Autonomous Vehicles and Connected vehicle technologies: How do autonomous and connected vehicle technologies help solving the complex interactions between vehicles, infrastructure and the people that operate them? What are the interrelations with environment and system performance degradation? Do they hinder the positive impact of autonomous driving and cloud-sharing? What are the benefits of wide-spread deployment of electronic-horizon and ADAS in terms of drive increased safety, convenience and environmental benefits on the world roads and highways?
Economics of emerging vehicle ownership models in sharing economy: What are the crucial (internal and external) factors for the vehicle sharing economy? How to predict market trends using modeling and simulation technologies? How to make competitive strategies in vehicle sharing economy?
New materials and modelling approaches: How to select the most appropriate vehicle body architecture in the conceptual phase of vehicle development? How to estimate the potential of hybrid vehicle body construction design for the targeted improvement of conventional structural components? How to (topologically) optimize vehicle components made of hybrid materials? How to build a knowledge system for multi-material design in vehicle development?
Higher-performance-oriented design and testing of key powertrain components: New powertrain concepts trigger new challenges in design, control, vibrations, comfort and performance optimization of more electric vehicles. How can multilevel modelling, laboratory scale testing and intelligent management drastically reduce time-consuming vehicle testing and calibration cost?
Structural design oriented to vehicle fuel savings: How to master the uncertainties in vehicle structural design? Why are structural durability approaches so strategic with respect to the assessment of the design, dimensioning and service life of components and structures? How can such tools help developers and OEMs in introducing new lightweight construction with pronounced safety and reliability? How important is the validation of innovative materials finalized to lightweight vehicle design?
New mobility paradigm: New mobility paradigm: Future vehicles will be more and more used as “service of transportation”. The Autonomous driving is going to change the role of driver and passengers, as well as the paradigms of configuration and usability of car interiors. How will this paradigms change affect the future vehicle design? How will the new interiors designs affect fuel consumption and components packaging?

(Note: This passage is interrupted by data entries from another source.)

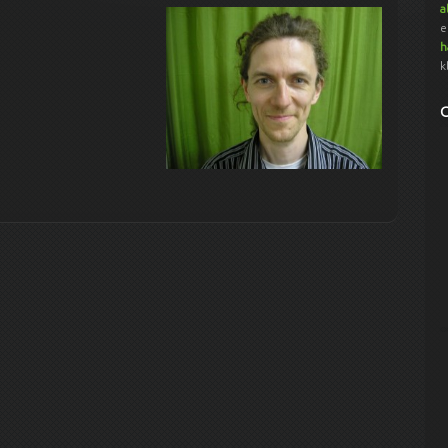
a
e
h
k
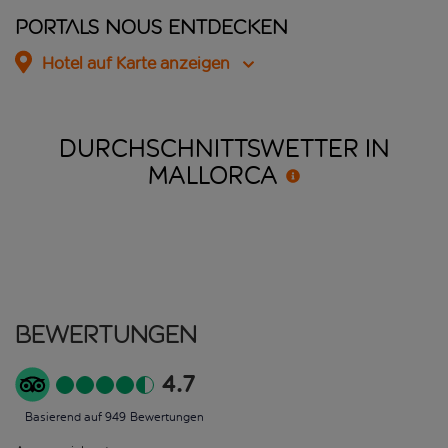
Portals Nous entdecken
Hotel auf Karte anzeigen
DURCHSCHNITTSWETTER IN
MALLORCA
Bewertungen
4.7
Basierend auf 949 Bewertungen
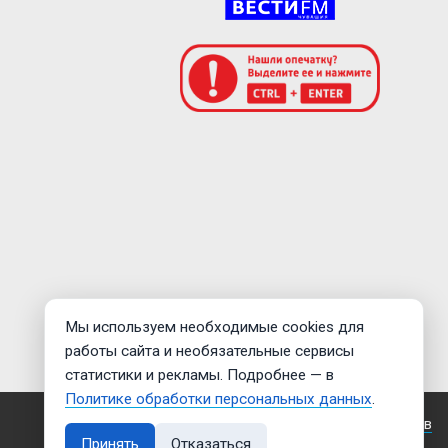
Мы используем необходимые cookies для
работы сайта и необязательные сервисы
статистики и рекламы. Подробнее — в
Политике обработки персональных данных
.
Создание сайта —
Дмитрий Мигилев
Принять
Отказаться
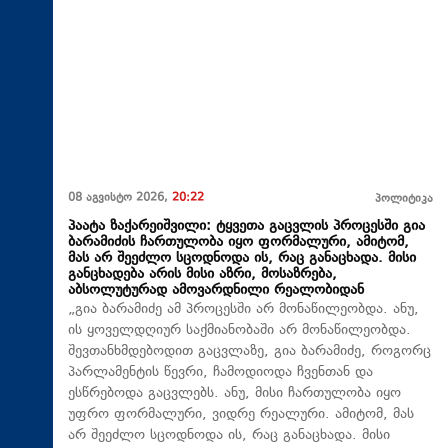
08 აგვისტო 2026,
20:22
პოლიტიკა
პაატა ზაქარეიშვილი: ტყვეთა გაცვლის პროცესში გია
ბარამიძის ჩართულობა იყო ფორმალური, ამიტომ,
მას არ შეეძლო სცოდნოდა ის, რაც განაცხადა. მისი
განცხადება არის მისი აზრი, მოსაზრება,
აბსოლუტურად ამოვარდნილი რეალობიდან
„გია ბარამიძე ამ პროცესში არ მონაწილეობდა. ანუ,
ის ყოველდღიურ საქმიანობაში არ მონაწილეობდა.
შევთანხმდებოდით გაცვლაზე, გია ბარამიძე, როგორც
პარლამენტის წევრი, ჩამოდიოდა ჩვენთან და
ესწრებოდა გაცვლებს. ანუ, მისი ჩართულობა იყო
უფრო ფორმალური, ვიდრე რეალური. ამიტომ, მას
არ შეეძლო სცოდნოდა ის, რაც განაცხადა. მისი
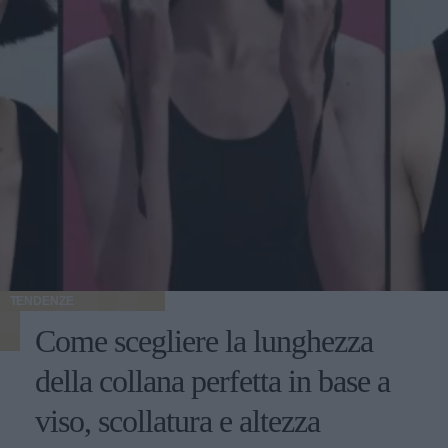
TENDENZE
Come scegliere la lunghezza
della collana perfetta in base a
viso, scollatura e altezza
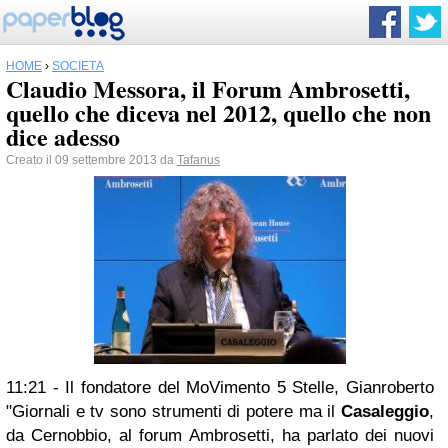
HOME
›
SOCIETÀ
Claudio Messora, il Forum Ambrosetti,
quello che diceva nel 2012, quello che non
dice adesso
Creato il 09 settembre 2013 da
Tafanus
11:21 - Il fondatore del MoVimento 5 Stelle, Gianroberto
"Giornali e tv sono strumenti di potere ma il
Casaleggio
,
da Cernobbio, al forum Ambrosetti, ha parlato dei nuovi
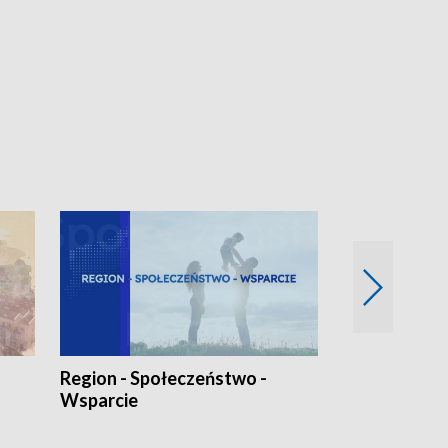
Region - Społeczeństwo -
Bez Barier
Wsparcie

Software V&V (Verification&Validation): The number of measurement-based embedded systems increases continuously in automotive and avionic industries, as well as in the structural monitoring. How should automatic functional testing be introduced at both MiL (Model-in-the-Loop) and Hardware-in-the-Loop (HiL) test environment? Why are such tools expected to ensure the complex embedded systems compliance with robustness requirements by developers and OEMs?